— BEGIN —

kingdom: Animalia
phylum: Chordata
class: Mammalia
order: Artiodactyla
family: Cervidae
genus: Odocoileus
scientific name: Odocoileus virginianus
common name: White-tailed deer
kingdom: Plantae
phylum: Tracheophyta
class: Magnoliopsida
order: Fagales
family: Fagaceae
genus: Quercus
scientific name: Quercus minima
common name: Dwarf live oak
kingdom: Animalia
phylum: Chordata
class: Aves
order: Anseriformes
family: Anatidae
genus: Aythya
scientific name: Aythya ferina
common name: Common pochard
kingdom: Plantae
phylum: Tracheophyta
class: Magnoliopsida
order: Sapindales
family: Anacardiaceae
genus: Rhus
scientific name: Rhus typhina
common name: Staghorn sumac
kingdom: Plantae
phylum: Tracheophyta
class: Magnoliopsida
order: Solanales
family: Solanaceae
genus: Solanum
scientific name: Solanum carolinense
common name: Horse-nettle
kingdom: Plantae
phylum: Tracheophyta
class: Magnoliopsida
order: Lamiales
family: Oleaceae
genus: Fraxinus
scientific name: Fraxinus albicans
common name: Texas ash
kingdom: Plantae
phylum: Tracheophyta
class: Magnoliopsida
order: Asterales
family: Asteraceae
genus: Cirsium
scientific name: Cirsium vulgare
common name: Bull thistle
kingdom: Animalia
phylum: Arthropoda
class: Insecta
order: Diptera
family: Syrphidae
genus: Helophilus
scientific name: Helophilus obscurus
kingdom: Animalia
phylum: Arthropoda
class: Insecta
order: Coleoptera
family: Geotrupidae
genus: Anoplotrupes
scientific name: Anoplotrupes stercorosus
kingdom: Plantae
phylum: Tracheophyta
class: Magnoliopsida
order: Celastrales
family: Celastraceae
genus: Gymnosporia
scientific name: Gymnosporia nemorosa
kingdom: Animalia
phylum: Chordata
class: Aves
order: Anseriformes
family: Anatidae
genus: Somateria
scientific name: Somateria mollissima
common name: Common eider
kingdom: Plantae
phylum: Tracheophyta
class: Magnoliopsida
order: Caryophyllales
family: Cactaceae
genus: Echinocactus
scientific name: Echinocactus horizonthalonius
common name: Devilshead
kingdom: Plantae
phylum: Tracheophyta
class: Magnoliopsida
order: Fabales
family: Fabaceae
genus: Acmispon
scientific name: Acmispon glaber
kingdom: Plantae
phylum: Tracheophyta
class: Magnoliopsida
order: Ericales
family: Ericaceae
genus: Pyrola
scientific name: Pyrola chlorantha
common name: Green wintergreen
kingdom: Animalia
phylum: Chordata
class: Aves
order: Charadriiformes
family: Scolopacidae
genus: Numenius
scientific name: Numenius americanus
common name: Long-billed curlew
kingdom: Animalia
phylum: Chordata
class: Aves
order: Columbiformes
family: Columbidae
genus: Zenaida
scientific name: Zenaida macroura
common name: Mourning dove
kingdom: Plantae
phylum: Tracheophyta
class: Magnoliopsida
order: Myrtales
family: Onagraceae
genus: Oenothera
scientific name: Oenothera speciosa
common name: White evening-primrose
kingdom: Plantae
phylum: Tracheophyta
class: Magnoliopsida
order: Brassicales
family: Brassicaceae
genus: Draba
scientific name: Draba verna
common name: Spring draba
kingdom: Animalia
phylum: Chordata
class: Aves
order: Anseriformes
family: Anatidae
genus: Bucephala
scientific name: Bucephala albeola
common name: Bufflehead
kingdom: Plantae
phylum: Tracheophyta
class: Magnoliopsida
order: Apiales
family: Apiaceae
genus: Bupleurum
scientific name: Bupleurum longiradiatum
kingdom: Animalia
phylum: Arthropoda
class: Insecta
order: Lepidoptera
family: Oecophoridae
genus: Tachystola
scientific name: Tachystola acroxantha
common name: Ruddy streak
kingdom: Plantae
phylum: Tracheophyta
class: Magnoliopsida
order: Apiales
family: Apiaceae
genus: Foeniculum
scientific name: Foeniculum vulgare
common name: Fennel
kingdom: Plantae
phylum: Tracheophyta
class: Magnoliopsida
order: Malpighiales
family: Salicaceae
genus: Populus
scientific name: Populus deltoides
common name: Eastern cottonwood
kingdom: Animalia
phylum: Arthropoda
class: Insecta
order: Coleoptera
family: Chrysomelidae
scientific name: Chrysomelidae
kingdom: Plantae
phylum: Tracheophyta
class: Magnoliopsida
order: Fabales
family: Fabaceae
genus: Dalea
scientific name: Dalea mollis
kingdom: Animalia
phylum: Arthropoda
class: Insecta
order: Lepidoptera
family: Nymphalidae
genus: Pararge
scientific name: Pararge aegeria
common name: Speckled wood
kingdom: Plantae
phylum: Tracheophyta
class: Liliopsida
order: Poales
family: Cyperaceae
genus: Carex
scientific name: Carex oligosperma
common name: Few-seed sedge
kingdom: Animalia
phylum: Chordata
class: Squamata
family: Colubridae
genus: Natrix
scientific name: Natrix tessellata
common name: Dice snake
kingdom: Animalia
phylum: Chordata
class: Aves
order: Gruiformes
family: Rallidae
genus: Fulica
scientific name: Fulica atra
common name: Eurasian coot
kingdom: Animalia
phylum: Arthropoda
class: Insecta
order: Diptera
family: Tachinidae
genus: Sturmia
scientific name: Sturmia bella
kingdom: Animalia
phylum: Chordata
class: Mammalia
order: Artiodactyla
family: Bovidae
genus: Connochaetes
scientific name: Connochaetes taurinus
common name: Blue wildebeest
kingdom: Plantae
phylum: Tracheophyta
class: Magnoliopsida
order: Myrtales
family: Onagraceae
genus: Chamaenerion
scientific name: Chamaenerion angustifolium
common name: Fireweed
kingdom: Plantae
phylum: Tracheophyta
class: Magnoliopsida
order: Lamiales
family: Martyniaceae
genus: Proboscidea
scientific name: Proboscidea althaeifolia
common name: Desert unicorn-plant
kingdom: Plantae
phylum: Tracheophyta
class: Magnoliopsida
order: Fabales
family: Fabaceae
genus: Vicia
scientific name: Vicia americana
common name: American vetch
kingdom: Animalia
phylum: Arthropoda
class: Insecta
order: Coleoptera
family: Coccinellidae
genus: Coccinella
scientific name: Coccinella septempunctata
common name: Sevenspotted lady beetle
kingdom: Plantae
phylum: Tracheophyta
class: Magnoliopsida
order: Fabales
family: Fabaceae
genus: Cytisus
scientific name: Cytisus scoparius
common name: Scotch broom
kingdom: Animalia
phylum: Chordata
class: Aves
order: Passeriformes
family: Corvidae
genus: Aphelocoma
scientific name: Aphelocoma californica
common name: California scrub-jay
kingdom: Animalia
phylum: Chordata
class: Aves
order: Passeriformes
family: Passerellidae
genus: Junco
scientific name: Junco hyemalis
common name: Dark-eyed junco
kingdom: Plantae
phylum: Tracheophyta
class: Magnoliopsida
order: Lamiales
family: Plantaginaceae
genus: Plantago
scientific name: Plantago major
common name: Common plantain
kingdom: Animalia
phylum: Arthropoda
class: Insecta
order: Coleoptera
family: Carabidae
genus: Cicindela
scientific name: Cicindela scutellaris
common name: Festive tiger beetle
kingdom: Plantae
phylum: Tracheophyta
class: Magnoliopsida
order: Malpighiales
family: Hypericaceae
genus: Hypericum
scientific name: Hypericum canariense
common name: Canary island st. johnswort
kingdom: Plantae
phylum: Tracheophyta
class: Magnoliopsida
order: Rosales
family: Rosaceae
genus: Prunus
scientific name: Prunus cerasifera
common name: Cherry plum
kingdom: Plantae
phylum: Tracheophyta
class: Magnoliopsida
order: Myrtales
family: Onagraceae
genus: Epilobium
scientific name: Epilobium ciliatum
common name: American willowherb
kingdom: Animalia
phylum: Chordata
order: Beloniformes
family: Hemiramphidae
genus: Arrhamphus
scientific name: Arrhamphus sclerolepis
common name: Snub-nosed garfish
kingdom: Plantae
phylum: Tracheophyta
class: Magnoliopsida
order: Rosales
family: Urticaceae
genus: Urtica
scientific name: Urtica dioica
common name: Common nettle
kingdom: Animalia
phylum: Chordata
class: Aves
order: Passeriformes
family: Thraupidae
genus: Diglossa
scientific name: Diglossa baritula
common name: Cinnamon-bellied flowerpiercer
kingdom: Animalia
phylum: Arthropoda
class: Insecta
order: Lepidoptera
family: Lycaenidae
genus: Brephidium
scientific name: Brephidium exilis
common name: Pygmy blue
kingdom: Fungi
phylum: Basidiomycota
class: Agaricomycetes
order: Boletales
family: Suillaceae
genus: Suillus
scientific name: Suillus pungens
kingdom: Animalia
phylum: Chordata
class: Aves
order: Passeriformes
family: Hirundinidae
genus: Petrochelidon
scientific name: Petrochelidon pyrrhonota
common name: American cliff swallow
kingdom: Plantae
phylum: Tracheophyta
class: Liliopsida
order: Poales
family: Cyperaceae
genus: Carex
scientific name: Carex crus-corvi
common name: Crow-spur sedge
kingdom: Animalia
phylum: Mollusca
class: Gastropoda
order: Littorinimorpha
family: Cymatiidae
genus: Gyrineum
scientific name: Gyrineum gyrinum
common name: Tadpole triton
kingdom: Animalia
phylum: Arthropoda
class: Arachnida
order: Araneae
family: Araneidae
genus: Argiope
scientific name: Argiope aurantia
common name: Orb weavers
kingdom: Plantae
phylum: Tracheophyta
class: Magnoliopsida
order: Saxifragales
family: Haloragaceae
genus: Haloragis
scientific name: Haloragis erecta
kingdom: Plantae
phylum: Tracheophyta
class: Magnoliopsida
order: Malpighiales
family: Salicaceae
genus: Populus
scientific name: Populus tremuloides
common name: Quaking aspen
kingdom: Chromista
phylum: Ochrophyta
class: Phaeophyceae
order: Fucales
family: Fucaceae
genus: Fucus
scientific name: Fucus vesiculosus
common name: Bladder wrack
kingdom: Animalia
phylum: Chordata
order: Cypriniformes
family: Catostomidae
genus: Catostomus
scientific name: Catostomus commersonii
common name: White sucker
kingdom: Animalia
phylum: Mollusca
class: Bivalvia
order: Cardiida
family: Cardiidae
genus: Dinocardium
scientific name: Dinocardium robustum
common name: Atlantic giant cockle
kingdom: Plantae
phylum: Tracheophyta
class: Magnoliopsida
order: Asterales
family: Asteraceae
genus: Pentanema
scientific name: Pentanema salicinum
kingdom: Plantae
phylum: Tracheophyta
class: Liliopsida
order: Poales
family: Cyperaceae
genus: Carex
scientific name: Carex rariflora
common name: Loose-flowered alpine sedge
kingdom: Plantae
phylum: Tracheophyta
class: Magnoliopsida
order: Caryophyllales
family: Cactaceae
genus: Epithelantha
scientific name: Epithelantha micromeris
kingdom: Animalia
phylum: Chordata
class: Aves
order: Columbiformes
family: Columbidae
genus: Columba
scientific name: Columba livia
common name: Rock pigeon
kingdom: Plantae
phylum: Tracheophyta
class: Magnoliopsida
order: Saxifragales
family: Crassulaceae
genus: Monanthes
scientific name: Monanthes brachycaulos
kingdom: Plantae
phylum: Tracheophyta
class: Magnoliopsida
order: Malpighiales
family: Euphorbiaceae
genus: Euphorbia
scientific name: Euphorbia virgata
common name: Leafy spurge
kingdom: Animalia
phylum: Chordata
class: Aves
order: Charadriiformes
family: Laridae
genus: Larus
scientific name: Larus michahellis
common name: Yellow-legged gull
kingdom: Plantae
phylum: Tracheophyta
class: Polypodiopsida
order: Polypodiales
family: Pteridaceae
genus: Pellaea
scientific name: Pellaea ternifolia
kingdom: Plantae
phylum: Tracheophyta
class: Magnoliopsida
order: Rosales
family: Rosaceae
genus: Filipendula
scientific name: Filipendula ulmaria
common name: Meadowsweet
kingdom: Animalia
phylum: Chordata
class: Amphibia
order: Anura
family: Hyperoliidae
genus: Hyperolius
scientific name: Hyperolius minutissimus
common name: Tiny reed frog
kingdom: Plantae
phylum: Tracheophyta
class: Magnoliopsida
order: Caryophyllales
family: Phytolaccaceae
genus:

— END —

Please give the data again from its start through the line containing "scientific name: Fraxinus albicans", replacing every "common name" with "vernacular name" and leaving everything else unchanged.

* **REPLY**:
kingdom: Animalia
phylum: Chordata
class: Mammalia
order: Artiodactyla
family: Cervidae
genus: Odocoileus
scientific name: Odocoileus virginianus
vernacular name: White-tailed deer
kingdom: Plantae
phylum: Tracheophyta
class: Magnoliopsida
order: Fagales
family: Fagaceae
genus: Quercus
scientific name: Quercus minima
vernacular name: Dwarf live oak
kingdom: Animalia
phylum: Chordata
class: Aves
order: Anseriformes
family: Anatidae
genus: Aythya
scientific name: Aythya ferina
vernacular name: Common pochard
kingdom: Plantae
phylum: Tracheophyta
class: Magnoliopsida
order: Sapindales
family: Anacardiaceae
genus: Rhus
scientific name: Rhus typhina
vernacular name: Staghorn sumac
kingdom: Plantae
phylum: Tracheophyta
class: Magnoliopsida
order: Solanales
family: Solanaceae
genus: Solanum
scientific name: Solanum carolinense
vernacular name: Horse-nettle
kingdom: Plantae
phylum: Tracheophyta
class: Magnoliopsida
order: Lamiales
family: Oleaceae
genus: Fraxinus
scientific name: Fraxinus albicans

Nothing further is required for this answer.